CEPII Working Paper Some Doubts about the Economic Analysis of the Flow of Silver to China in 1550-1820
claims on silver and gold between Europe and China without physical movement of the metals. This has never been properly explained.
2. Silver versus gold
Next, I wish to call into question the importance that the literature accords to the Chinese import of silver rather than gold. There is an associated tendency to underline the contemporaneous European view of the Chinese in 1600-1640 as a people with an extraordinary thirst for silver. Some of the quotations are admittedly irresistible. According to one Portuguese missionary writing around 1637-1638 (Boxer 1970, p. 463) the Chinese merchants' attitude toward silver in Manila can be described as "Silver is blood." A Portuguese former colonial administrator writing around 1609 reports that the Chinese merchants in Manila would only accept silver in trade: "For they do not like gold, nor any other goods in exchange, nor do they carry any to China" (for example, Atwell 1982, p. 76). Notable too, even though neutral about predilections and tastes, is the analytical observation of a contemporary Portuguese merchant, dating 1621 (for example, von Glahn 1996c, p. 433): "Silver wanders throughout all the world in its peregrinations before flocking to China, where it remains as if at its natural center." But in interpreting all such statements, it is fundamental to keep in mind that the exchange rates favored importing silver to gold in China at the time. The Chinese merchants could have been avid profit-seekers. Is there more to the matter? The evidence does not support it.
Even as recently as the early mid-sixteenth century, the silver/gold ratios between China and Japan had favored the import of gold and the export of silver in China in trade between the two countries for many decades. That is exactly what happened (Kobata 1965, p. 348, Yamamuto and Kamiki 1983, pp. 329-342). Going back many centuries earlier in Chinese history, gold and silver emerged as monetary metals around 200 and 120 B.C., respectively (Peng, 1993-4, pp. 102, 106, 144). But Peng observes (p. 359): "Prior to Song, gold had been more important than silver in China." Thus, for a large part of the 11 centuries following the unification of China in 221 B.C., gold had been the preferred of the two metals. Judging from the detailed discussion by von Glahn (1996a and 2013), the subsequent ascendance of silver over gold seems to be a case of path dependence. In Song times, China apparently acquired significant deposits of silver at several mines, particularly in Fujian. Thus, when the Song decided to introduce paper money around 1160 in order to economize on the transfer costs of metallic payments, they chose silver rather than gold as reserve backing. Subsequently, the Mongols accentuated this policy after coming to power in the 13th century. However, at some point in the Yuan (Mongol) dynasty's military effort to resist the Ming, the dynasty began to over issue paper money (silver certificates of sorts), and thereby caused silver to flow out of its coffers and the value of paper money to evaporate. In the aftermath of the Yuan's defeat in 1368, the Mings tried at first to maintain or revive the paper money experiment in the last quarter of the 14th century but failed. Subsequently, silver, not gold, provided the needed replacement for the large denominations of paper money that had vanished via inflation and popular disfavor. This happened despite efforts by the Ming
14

■ WHAT THE TASK ASKS: Above are the records; set each one down word for word.

■ REPLY TO THE TASK:
CEPII Working Paper Some Doubts about the Economic Analysis of the Flow of Silver to China in 1550-1820
claims on silver and gold between Europe and China without physical movement of the metals. This has never been properly explained.
2. Silver versus gold
Next, I wish to call into question the importance that the literature accords to the Chinese import of silver rather than gold. There is an associated tendency to underline the contemporaneous European view of the Chinese in 1600-1640 as a people with an extraordinary thirst for silver. Some of the quotations are admittedly irresistible. According to one Portuguese missionary writing around 1637-1638 (Boxer 1970, p. 463) the Chinese merchants' attitude toward silver in Manila can be described as "Silver is blood." A Portuguese former colonial administrator writing around 1609 reports that the Chinese merchants in Manila would only accept silver in trade: "For they do not like gold, nor any other goods in exchange, nor do they carry any to China" (for example, Atwell 1982, p. 76). Notable too, even though neutral about predilections and tastes, is the analytical observation of a contemporary Portuguese merchant, dating 1621 (for example, von Glahn 1996c, p. 433): "Silver wanders throughout all the world in its peregrinations before flocking to China, where it remains as if at its natural center." But in interpreting all such statements, it is fundamental to keep in mind that the exchange rates favored importing silver to gold in China at the time. The Chinese merchants could have been avid profit-seekers. Is there more to the matter? The evidence does not support it.
Even as recently as the early mid-sixteenth century, the silver/gold ratios between China and Japan had favored the import of gold and the export of silver in China in trade between the two countries for many decades. That is exactly what happened (Kobata 1965, p. 348, Yamamuto and Kamiki 1983, pp. 329-342). Going back many centuries earlier in Chinese history, gold and silver emerged as monetary metals around 200 and 120 B.C., respectively (Peng, 1993-4, pp. 102, 106, 144). But Peng observes (p. 359): "Prior to Song, gold had been more important than silver in China." Thus, for a large part of the 11 centuries following the unification of China in 221 B.C., gold had been the preferred of the two metals. Judging from the detailed discussion by von Glahn (1996a and 2013), the subsequent ascendance of silver over gold seems to be a case of path dependence. In Song times, China apparently acquired significant deposits of silver at several mines, particularly in Fujian. Thus, when the Song decided to introduce paper money around 1160 in order to economize on the transfer costs of metallic payments, they chose silver rather than gold as reserve backing. Subsequently, the Mongols accentuated this policy after coming to power in the 13th century. However, at some point in the Yuan (Mongol) dynasty's military effort to resist the Ming, the dynasty began to over issue paper money (silver certificates of sorts), and thereby caused silver to flow out of its coffers and the value of paper money to evaporate. In the aftermath of the Yuan's defeat in 1368, the Mings tried at first to maintain or revive the paper money experiment in the last quarter of the 14th century but failed. Subsequently, silver, not gold, provided the needed replacement for the large denominations of paper money that had vanished via inflation and popular disfavor. This happened despite efforts by the Ming
14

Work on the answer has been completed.